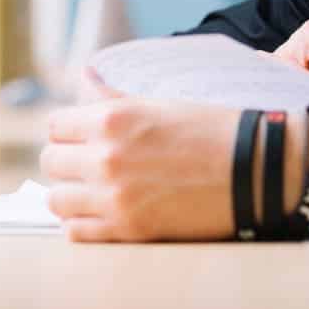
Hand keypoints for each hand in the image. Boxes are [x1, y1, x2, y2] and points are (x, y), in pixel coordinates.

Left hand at [40, 70, 239, 241]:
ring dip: (71, 194)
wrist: (257, 168)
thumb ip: (114, 96)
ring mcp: (115, 196)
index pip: (56, 126)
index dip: (68, 131)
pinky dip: (83, 224)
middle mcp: (106, 157)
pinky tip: (102, 214)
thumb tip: (83, 76)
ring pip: (57, 200)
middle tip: (88, 165)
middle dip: (67, 161)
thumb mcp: (161, 103)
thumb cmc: (214, 129)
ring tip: (92, 191)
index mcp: (113, 118)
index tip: (81, 138)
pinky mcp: (128, 230)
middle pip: (51, 162)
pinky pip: (76, 232)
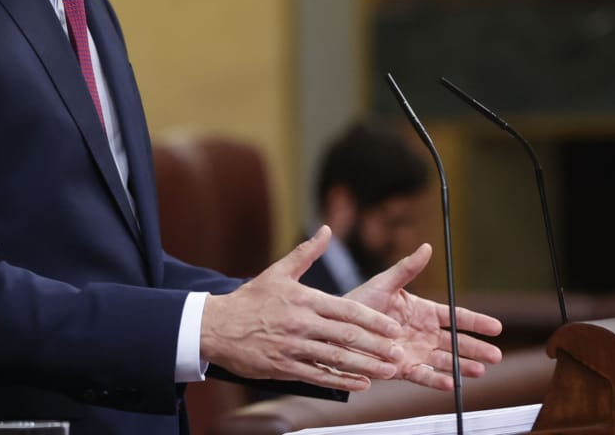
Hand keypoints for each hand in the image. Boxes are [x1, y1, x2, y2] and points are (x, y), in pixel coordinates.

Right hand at [200, 226, 407, 391]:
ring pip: (335, 358)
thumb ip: (306, 253)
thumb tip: (327, 230)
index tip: (394, 328)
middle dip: (376, 346)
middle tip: (399, 353)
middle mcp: (301, 323)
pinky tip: (360, 383)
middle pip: (346, 336)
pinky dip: (341, 380)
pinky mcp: (284, 367)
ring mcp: (293, 347)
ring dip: (365, 365)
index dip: (374, 321)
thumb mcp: (277, 272)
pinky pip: (318, 375)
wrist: (215, 326)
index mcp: (304, 299)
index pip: (347, 310)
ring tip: (388, 370)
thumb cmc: (249, 299)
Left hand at [345, 243, 503, 390]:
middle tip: (497, 355)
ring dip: (463, 366)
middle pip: (456, 342)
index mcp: (423, 312)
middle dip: (476, 348)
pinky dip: (436, 380)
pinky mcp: (402, 368)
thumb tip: (426, 248)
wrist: (337, 327)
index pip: (456, 317)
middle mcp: (423, 333)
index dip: (476, 322)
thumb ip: (407, 269)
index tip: (496, 327)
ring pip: (445, 360)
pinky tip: (451, 383)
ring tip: (480, 370)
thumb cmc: (360, 302)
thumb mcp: (385, 283)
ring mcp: (415, 351)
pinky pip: (423, 375)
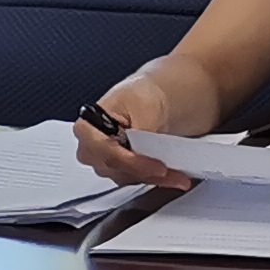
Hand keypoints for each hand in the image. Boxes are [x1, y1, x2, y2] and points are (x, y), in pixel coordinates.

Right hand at [70, 77, 194, 192]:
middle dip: (142, 172)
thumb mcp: (147, 105)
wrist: (173, 93)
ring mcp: (110, 156)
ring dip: (153, 178)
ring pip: (126, 178)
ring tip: (177, 174)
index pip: (102, 151)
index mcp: (91, 122)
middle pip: (112, 168)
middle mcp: (95, 142)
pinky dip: (156, 179)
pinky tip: (174, 176)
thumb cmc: (154, 90)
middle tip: (167, 170)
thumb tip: (138, 150)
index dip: (129, 162)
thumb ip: (138, 131)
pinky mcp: (127, 166)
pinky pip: (138, 180)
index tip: (155, 166)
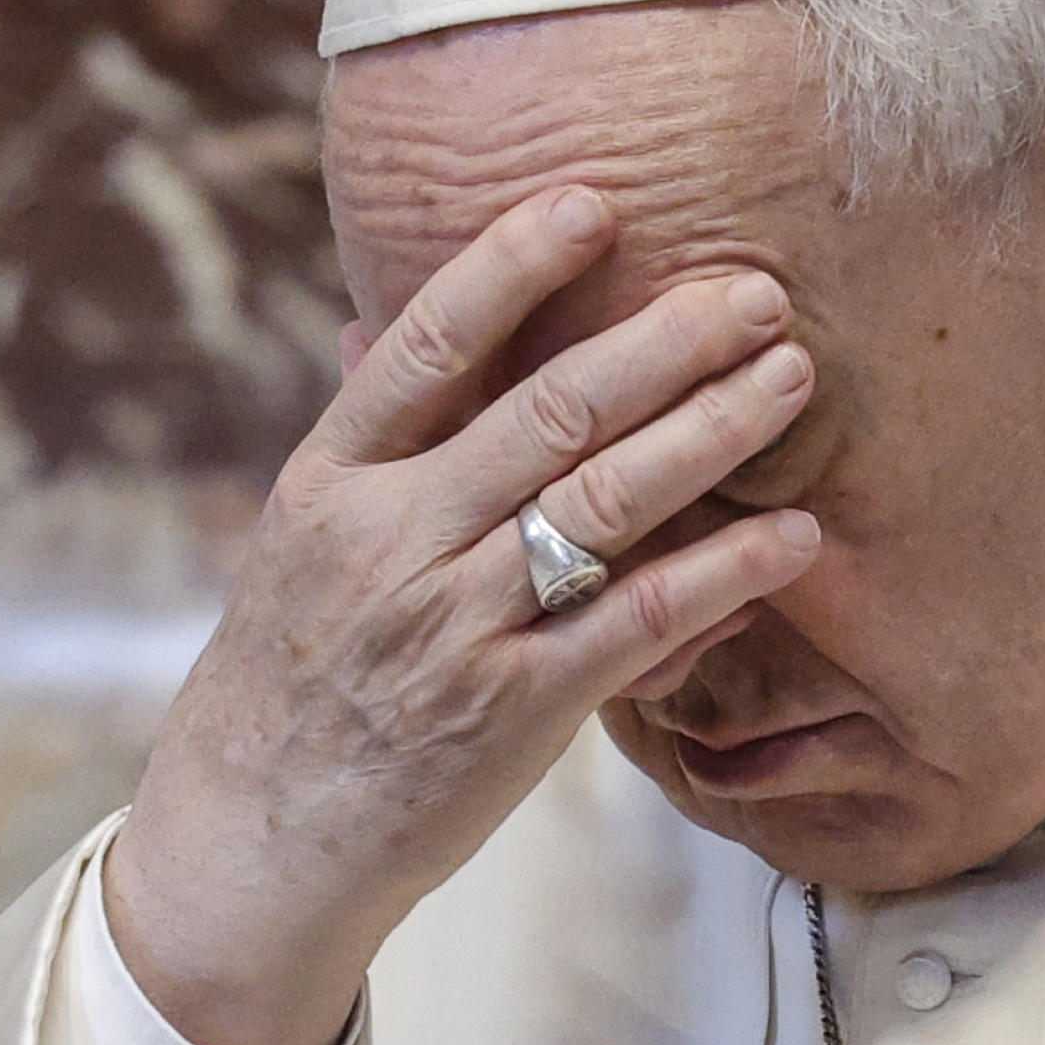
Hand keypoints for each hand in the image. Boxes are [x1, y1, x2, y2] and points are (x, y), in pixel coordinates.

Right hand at [106, 187, 820, 1044]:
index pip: (426, 346)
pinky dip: (721, 574)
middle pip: (546, 411)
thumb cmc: (287, 681)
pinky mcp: (514, 711)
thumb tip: (381, 324)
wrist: (253, 842)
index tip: (594, 203)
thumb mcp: (297, 546)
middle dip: (664, 341)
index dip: (511, 266)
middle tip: (755, 289)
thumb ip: (363, 440)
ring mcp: (455, 626)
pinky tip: (790, 537)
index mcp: (331, 482)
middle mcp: (392, 541)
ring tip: (790, 378)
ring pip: (605, 504)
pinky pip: (637, 623)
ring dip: (712, 432)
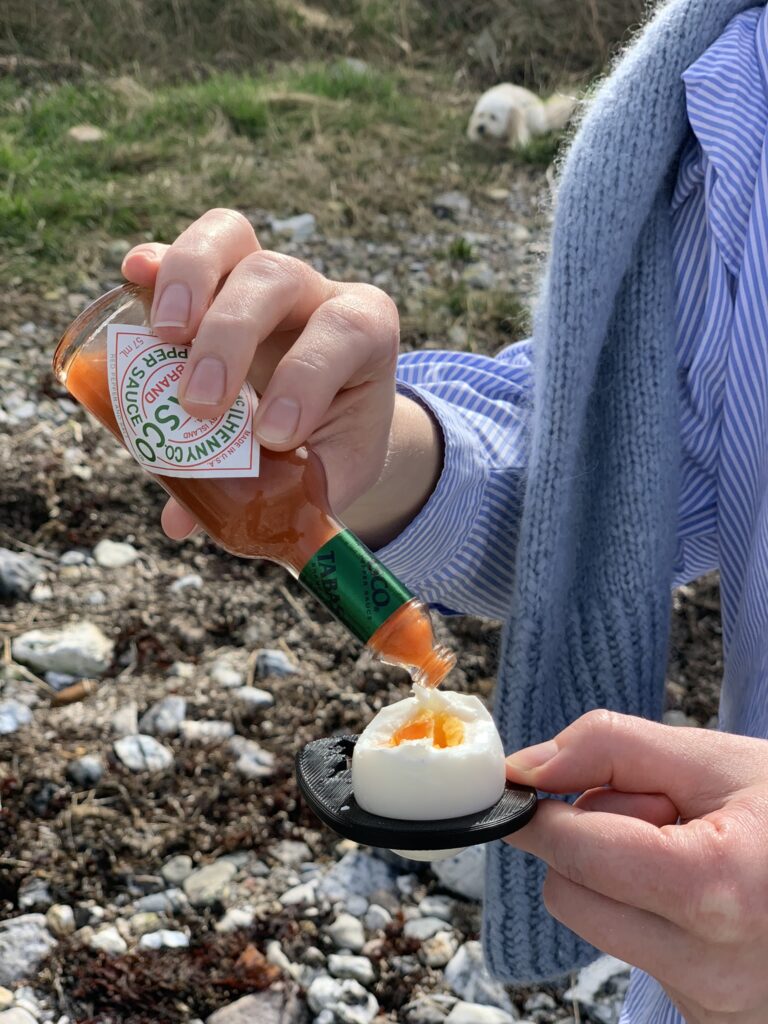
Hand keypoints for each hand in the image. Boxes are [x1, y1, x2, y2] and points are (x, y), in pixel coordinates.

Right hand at [122, 208, 440, 545]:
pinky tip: (135, 276)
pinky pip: (188, 249)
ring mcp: (265, 275)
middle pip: (276, 277)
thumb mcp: (329, 476)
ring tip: (162, 339)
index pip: (345, 330)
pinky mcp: (216, 276)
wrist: (333, 420)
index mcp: (366, 331)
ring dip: (190, 284)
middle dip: (232, 337)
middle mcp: (317, 292)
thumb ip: (272, 497)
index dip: (306, 377)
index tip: (275, 437)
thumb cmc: (332, 447)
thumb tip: (183, 521)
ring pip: (231, 240)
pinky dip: (159, 262)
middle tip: (201, 403)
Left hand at [504, 710, 767, 1022]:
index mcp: (715, 889)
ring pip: (597, 925)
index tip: (546, 789)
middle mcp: (711, 966)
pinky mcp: (710, 1019)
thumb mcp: (714, 758)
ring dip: (618, 880)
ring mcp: (712, 1003)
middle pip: (569, 894)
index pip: (574, 852)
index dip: (546, 812)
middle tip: (656, 814)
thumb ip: (610, 747)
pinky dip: (649, 915)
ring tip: (688, 854)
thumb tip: (525, 767)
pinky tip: (702, 895)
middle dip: (587, 843)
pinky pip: (635, 955)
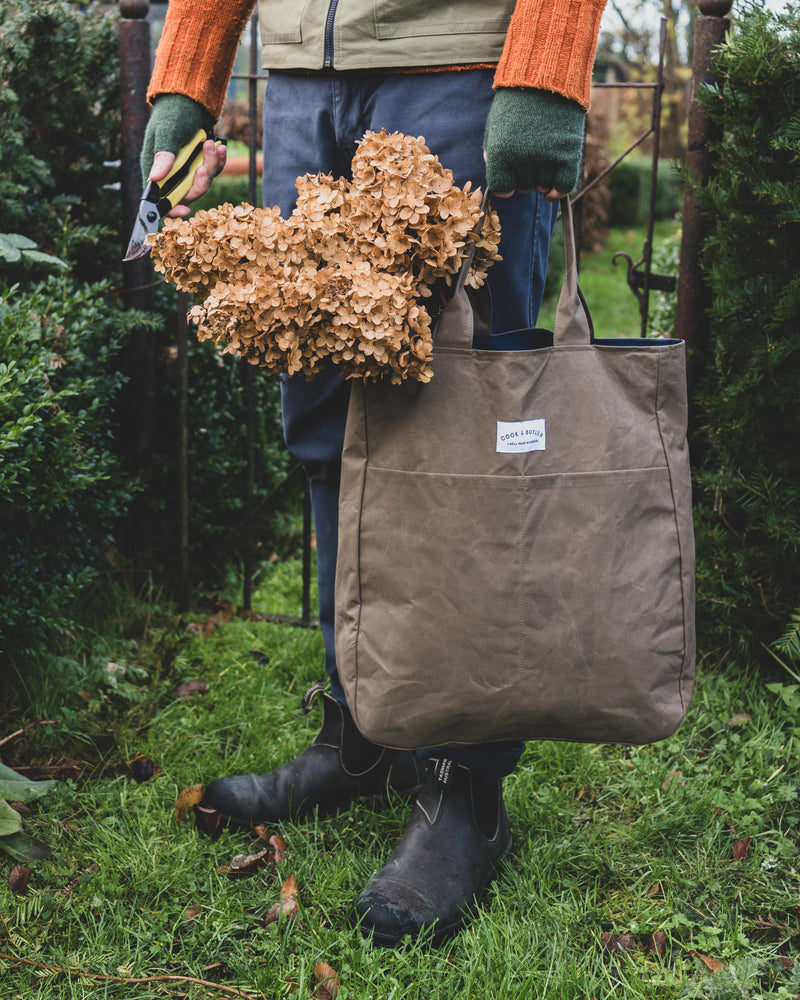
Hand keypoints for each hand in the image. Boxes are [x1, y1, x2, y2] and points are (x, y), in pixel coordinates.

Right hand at [140, 93, 224, 215]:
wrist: (189, 98)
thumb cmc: (172, 113)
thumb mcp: (167, 133)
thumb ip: (163, 155)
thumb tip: (155, 179)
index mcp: (155, 169)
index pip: (161, 198)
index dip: (172, 208)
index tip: (185, 211)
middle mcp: (171, 173)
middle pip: (187, 193)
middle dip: (199, 182)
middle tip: (204, 167)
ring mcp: (187, 169)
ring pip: (203, 182)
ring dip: (211, 166)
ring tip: (214, 146)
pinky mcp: (201, 162)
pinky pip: (213, 171)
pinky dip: (218, 161)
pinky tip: (220, 148)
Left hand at [483, 87, 586, 199]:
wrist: (546, 74)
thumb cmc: (517, 101)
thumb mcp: (495, 125)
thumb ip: (493, 155)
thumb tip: (499, 185)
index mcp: (501, 150)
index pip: (502, 188)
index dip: (504, 187)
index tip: (508, 182)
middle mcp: (523, 156)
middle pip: (523, 187)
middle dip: (523, 178)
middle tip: (527, 159)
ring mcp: (547, 155)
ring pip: (543, 186)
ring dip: (541, 181)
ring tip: (540, 163)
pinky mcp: (569, 152)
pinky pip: (565, 185)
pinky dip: (559, 191)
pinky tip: (553, 191)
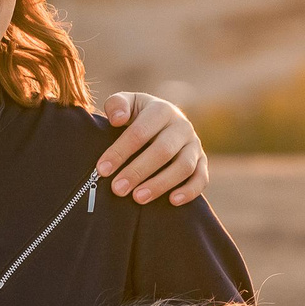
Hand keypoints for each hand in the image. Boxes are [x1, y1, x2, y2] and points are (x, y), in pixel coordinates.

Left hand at [96, 92, 210, 205]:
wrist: (163, 122)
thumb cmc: (138, 116)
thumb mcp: (126, 104)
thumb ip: (117, 105)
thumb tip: (117, 119)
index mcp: (161, 110)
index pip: (140, 132)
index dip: (120, 151)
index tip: (102, 170)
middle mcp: (182, 126)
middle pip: (163, 151)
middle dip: (138, 171)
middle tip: (117, 189)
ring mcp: (194, 144)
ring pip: (183, 166)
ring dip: (160, 184)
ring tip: (138, 198)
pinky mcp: (202, 162)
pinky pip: (201, 178)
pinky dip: (190, 191)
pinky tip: (172, 201)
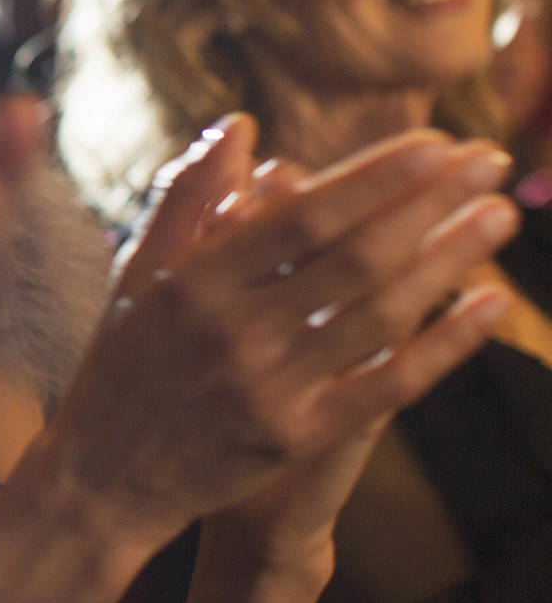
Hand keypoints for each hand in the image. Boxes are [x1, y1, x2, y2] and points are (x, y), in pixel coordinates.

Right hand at [37, 115, 516, 566]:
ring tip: (500, 214)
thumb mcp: (137, 273)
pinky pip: (387, 386)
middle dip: (430, 202)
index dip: (375, 178)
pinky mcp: (296, 437)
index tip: (434, 142)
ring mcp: (270, 388)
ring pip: (381, 315)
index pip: (303, 216)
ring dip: (450, 260)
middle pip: (355, 257)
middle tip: (489, 160)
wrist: (102, 476)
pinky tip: (489, 304)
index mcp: (194, 282)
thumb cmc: (122, 363)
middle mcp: (235, 332)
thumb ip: (188, 197)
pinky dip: (445, 345)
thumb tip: (241, 126)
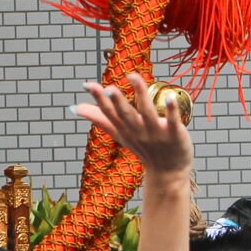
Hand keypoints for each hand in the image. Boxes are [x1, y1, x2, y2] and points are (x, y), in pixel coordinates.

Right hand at [75, 74, 191, 178]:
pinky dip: (172, 111)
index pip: (109, 114)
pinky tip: (170, 97)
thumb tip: (75, 108)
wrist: (168, 172)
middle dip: (117, 102)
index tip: (88, 85)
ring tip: (134, 77)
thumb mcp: (120, 133)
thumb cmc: (143, 148)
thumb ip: (100, 119)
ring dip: (141, 96)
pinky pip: (173, 122)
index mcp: (124, 129)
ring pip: (148, 113)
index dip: (99, 100)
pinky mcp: (175, 135)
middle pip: (126, 115)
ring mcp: (156, 134)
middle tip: (108, 88)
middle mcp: (138, 131)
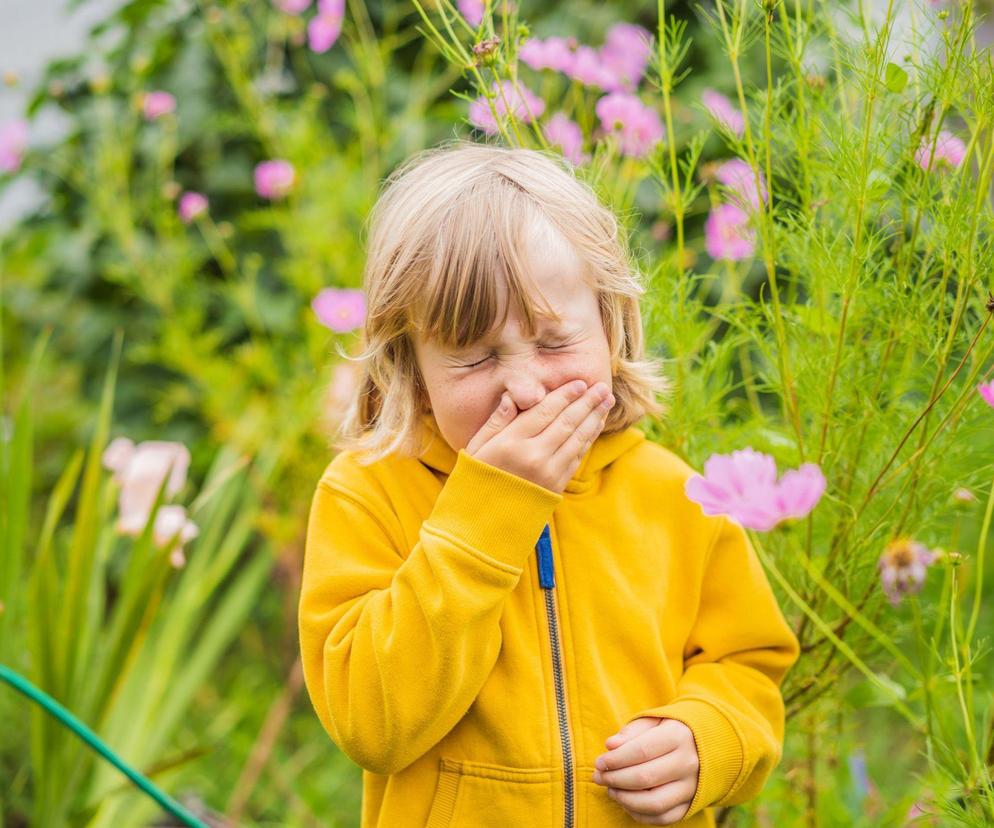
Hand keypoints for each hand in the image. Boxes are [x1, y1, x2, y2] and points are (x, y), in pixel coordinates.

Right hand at [464, 379, 613, 494]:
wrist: (483, 524)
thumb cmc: (476, 480)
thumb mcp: (476, 447)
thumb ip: (496, 421)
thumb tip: (513, 397)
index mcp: (511, 442)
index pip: (545, 411)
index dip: (565, 395)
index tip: (580, 383)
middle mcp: (533, 456)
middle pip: (566, 422)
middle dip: (587, 402)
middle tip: (603, 388)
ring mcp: (548, 472)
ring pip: (577, 438)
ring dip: (594, 418)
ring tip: (606, 402)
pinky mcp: (556, 486)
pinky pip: (577, 457)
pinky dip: (588, 439)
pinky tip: (595, 426)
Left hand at [591, 717, 699, 824]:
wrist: (705, 744)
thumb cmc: (669, 730)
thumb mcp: (653, 720)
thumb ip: (631, 732)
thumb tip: (610, 746)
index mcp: (678, 736)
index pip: (641, 751)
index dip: (616, 759)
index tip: (599, 762)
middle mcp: (688, 763)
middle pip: (645, 778)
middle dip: (615, 779)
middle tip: (598, 777)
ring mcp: (692, 787)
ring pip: (654, 803)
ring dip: (626, 800)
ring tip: (611, 790)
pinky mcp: (691, 805)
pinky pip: (663, 818)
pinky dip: (640, 814)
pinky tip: (626, 803)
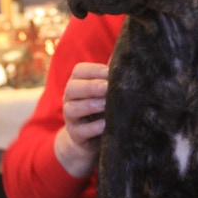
※ ※ ※
**Work item**
Filter the records above and return every line that holds the word "Right".

**Solution to this exercise**
Right hand at [200, 226, 407, 391]:
Right hand at [70, 77, 194, 192]:
Right hand at [106, 187, 820, 1044]:
Right hand at [122, 208, 440, 545]:
Right hand at [140, 93, 224, 215]:
Right hand at [37, 115, 516, 566]:
Right hand at [75, 74, 191, 178]:
Right hand at [464, 379, 613, 494]:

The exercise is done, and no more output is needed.